PROTESTA False banconote lanciate davanti alla sede del consiglio regionale
Milano, 2 marzo 2016 - «Generalmente in Italia chi fa emergere fenomeni di corruzione o altri reati contro la Pubblica amministrazione invece di essere premiato viene punito. Evitato. Come se fosse un appestato. Ma sono convinto allo stesso modo che l’onestà passi attraverso gesti concreti, non solo con l’enunciazione dei principi». Sergio Arcuri, 44 anni, commercialista, era responsabile della Compliance e dei controlli interni della Arval (gruppo Bnp Paribas) quando raccolse una segnalazione di un collega che portò alla produzione di indagini interne, relativamente all’aggiudicazione di appalti pubblici, le cui anomalie furono confermate dalla Procura. In inglese quelli che effettuano segnalazioni di casi sospetti si chiamano «whistleblower», letteralmente «colui che soffia nel fischietto», immagine suggestiva per descrivere chi scopre un illecito e lo denuncia. Siamo nel 2011, le segnalazioni, su appalti sotto soglia nelle gare Aler (pulizia, cura del verde, noleggio auto) e in altre aggiudicazioni pubbliche in Fnm o in strutture ospedaliere, fanno scattare le indagini. Il caso Kaleidos porta all’arresto di 16 persone nel gennaio 2013.
Lei è stato citato come teste fondamentale nell’Ordinanza di custodia cautelare...
«La mia collaborazione con la Procura è iniziata gennaio 2012 con la consegna della documentazione al Nucleo investigativo della polizia giudiziaria. Non è stato facile decidersi poichè nella cultura italiana è molto difficile far passare il valore di una collaborazione come arma contro la corruzione».
Dopo il caso Rizzi, in sanità, il governatore Maroni vuole costituire l’Arac, authority regionale contro la corruzione.
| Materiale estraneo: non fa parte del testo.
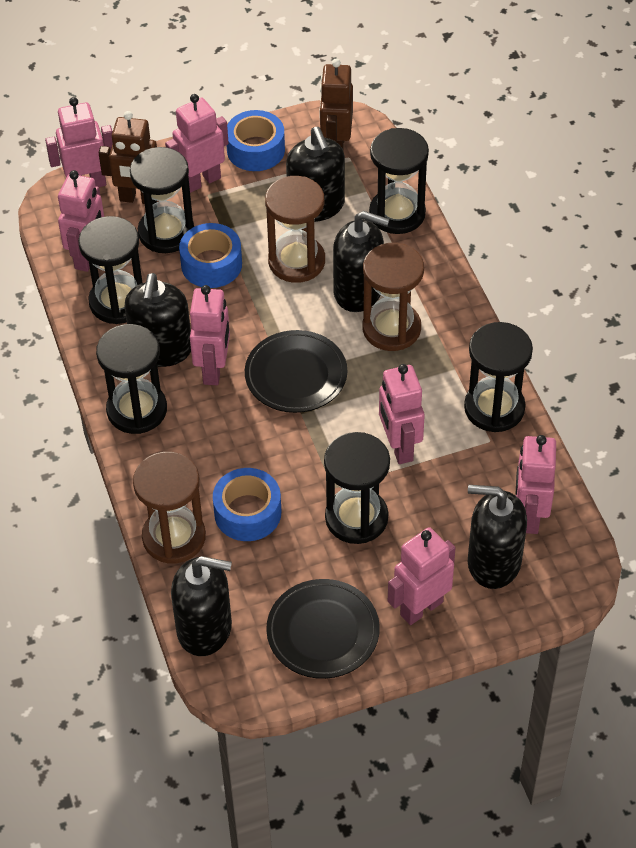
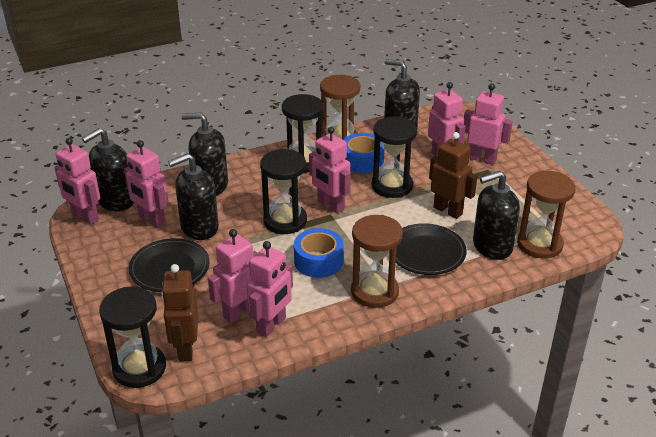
black hourglass: 6 -> 4
blue tape: 3 -> 2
Alla luce della sua esperienza è utile?
«Dipende da chi chi viene messo a capo. Deve essere autonomo dalla politica, avere una storia forte, una vera capacità di ascolto e di tutela nei confronti di chi denuncia. Bisogna poi anche filtrare le segnalazioni, alcune possono essere strumentali a ledere la dignità umana qualora venissero rese in forma anonima».
Cosa suggerisce?
«Non serve dare ai dipendenti la possibilità di denunciare se in primo luogo non c’è certezza della pena e poi non si tutela chi ha segnalato i fatti corruttivi».
La novità è che dopo anni una legge sta per arrivare e si estenderà anche ai privati, malgrado l’opposizione di Confindustria.
«Sì, certo. Colmerà le lacune della Severino che prevede una forma embrionale di whistleblowing ma uno dei nodi è ad esempio l’assenza di un meccanismo premiale per il whistleblower. La cosidetta taglia che può andare dal 15 al 30% sulla cifra recuperata dallo Stato grazie alla soffiata. Un incentivo per le denunce e a ulteriore tutela. Il premio permetterebbe di affrontare le spese legali. Dobbiamo ispirarci al modello americano. E nel frattempo far crescere una forte cultura della legalità che estirpi la mala pianta della corruzione. Dal 1992 ad oggi non è cambiato nulla, abbiamo lasciato tutto nelle mani della magistratura che ha fatto il proprio dovere con le leggi che aveva a disposizione. Ma il cambiamento culturale, politico, non è avvenuto».